THEOPHILE. L'art de ranger les choses en genres et en espèces n'est pas de petite importance et sert beaucoup, tant au jugement qu'à la mémoire. Vous savez de quelle conséquence cela est dans la botanique, sans parler des animaux et autres substances, et sans parler aussi des êtres moraux et nationaux, comme quelques-uns les appellent. Une bonne partie de l'ordre en dépend, et plusieurs bons auteurs écrivent en sorte que tout leur discours peut être réduit en divisions ou sous-divisions, suivant une méthode qui a du rapport aux genres et aux espèces, et sert non-seulement à retenir les choses, mais même à les trouver. Et ceux qui ont disposé toutes sortes de notions sous certains titres ou prédicaments sous-divisés ont fait quelque chose de fort utile.
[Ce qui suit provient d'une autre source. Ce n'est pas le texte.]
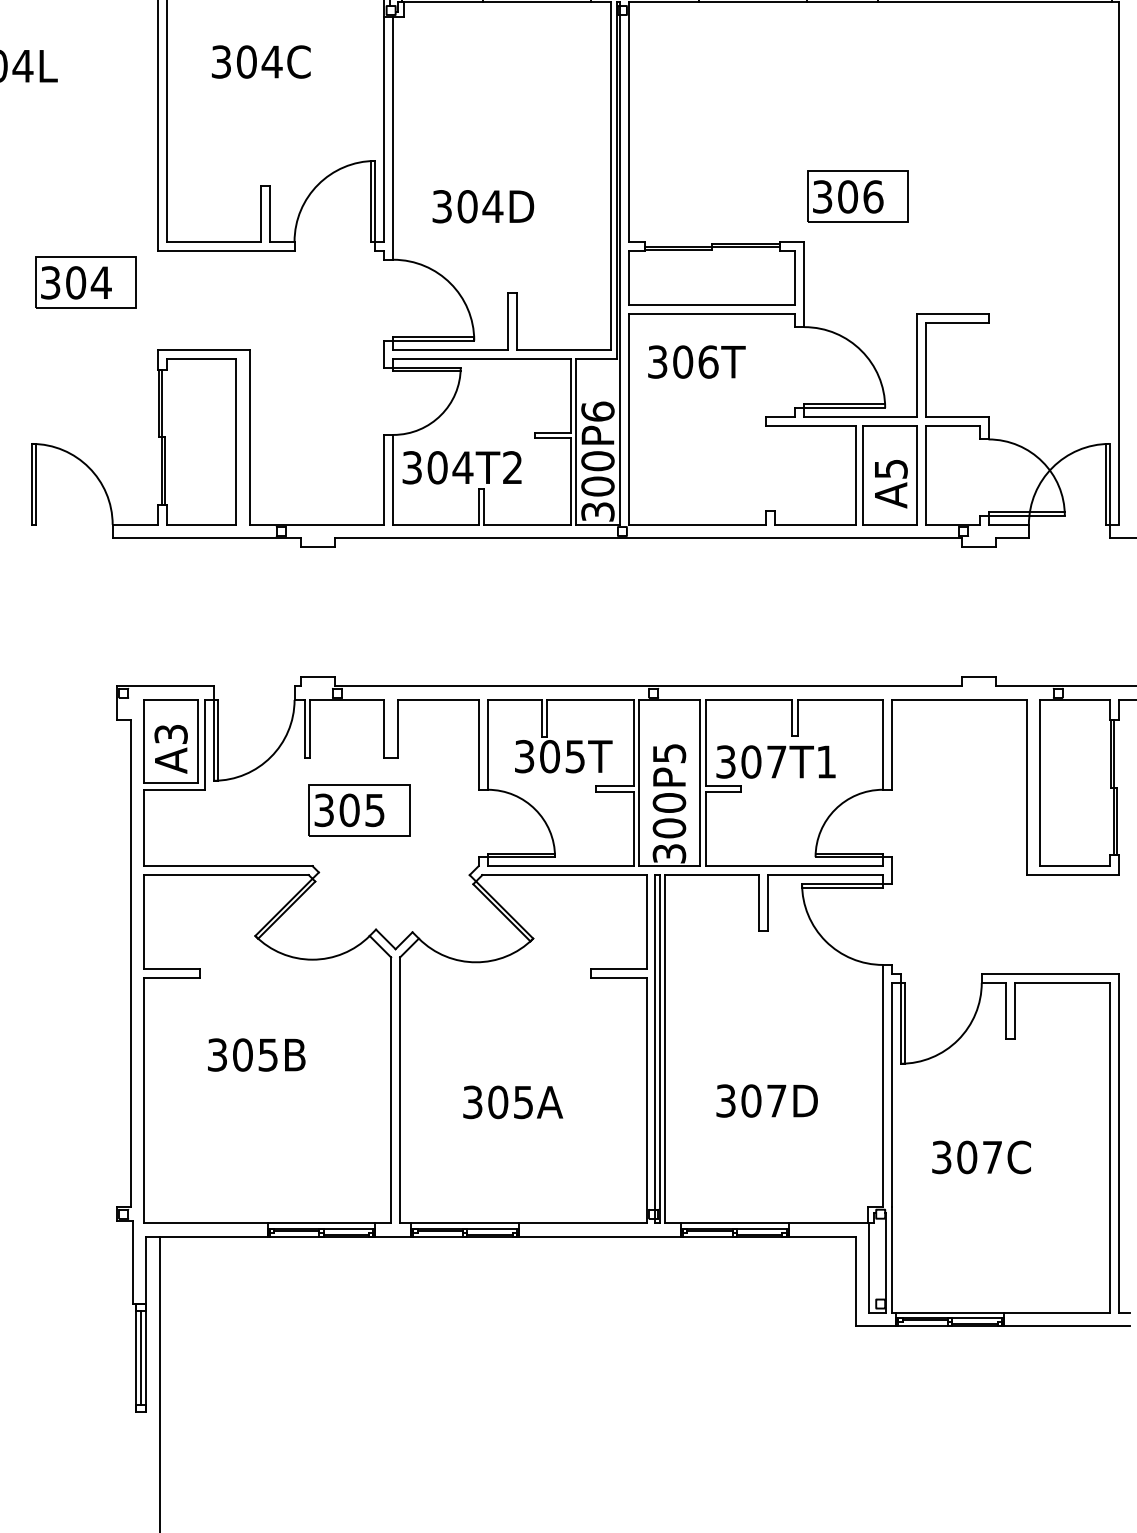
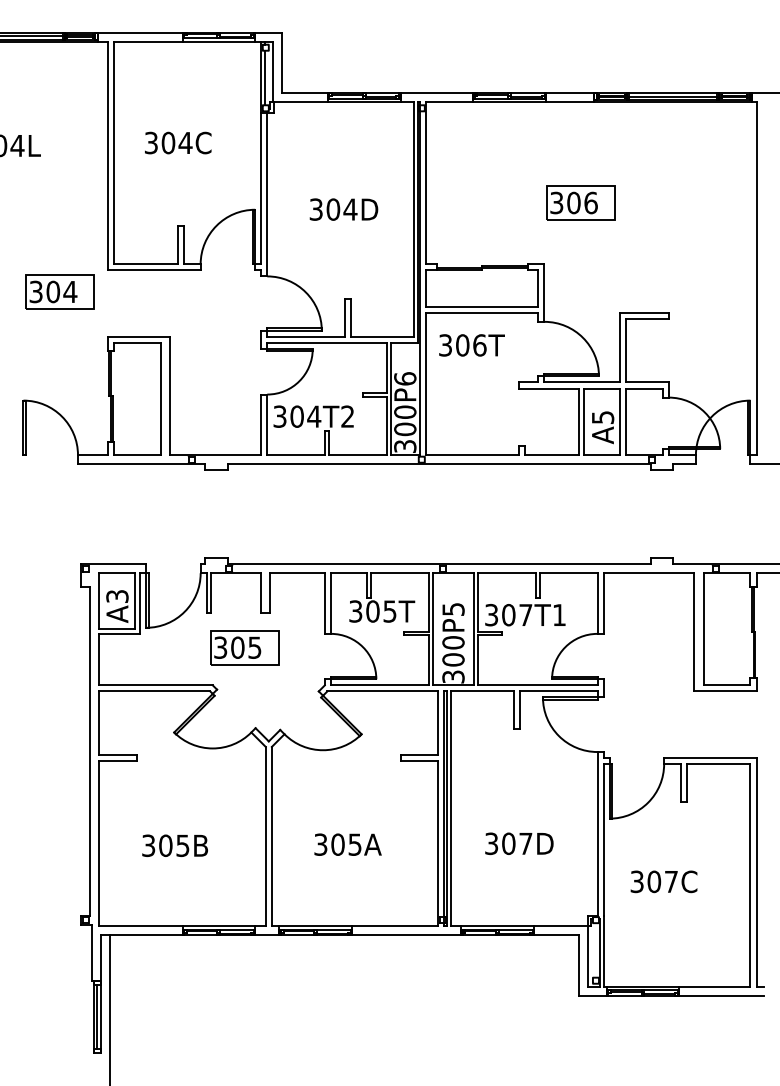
part: (857, 196) -> (580, 202), moved
text: (482, 206) -> (343, 209), moved
text: (255, 1054) -> (174, 845), moved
§ 40. PHILALETHE. En définissant les mots, nous nous servons du genre ou du terme général le plus prochain; et c'est pour s'épargner la peine de compter les différentes idées simples que ce genre

signifie, ou quelquefois peut-être pour s'épargner la honte de ne pouvoir faire cette énumération. Mais quoique la voie la plus courte de définir soit par le moyen du genre et de la différence, comme parlent les logiciens, on peut douter, à mon avis, qu'elle soit la meilleure; du moins elle n'est pas l'unique. Dans la définition qui dit que l'homme est un animal raisonnable (définition qui peutêtre n'est pas la plus exacte, mais qui sert assez bien au présent dessein), au lieu du mot animal, on pourrait mettre sa définition. Ce qui fait voir le peu de nécessité de la règle, qui veut qu'une définition doit être composée de genre et de différence, et le peu d'avantage qu'il y a à l'observer exactement. Aussi les langues ne sont pas toujours formées selon les règles de la logique, en sorte que la signification de chaque terme puisse être exactement et clairement exprimée par deux autres termes : et ceux qui ont fait cette règle ont eu tort de nous donner si peu de définitions qui y soient conformes. THEOPHILE. Je conviens de vos remarques; il serait pourtant avantageux pour bien des raisons que les définitions pussent être de deux termes; cela sans doute abrégerait beaucoup; et toutes les divisions pourraient être réduites à des dichotomies, qui en sont la meilleure espèce, et servent beaucoup pour l'invention, le jugement et la mémoire. Cependant je ne crois pas que les logiciens exigent toujours que le genre ou la différence soit exprimé en un seul mot : par exemple, le terme polygone régulier peut passer pour le genre du carré; et dans la figure du cercle le genre pourra être une figure plane curviligne, et la différence serait celle dont les points de la ligne ambiante soient également distants d'un certain point comme centre. Au reste, il est encore bon de remarquer que bien souvent le genre pourra être changé en différence et la différence en genre. Par exemple, le carré est un régulier quadrilatéral, ou bien un quadrilatère régulier: de sorte qu'il semble que le genre ou la différence ne diffèrent que comme le substantif ou l'adjectif; comme si, au lieu de dire que l'homme est un animal raisonnable, la langue permettait de dire que l'homme est un rational animable, c'est-àdire une substance raisonnable douée d'une nature animale, au lieu que les génies sont des substances raisonnables dont la nature n'est point animale ou commune avec les bêtes. Et cet échange des genres et différences dépend de la variation de l'ordre des sousdivisions.

§ 11. PHILALÈTHE. Il s'ensuit de ce que je venais de dire que ce qu'on appelle général et universel n'appartient point à l'existence des choses, mais que c'est un ouvrage de l'entendement; § 12, et les essences de chaque espèce ne sont que les idées abstraites.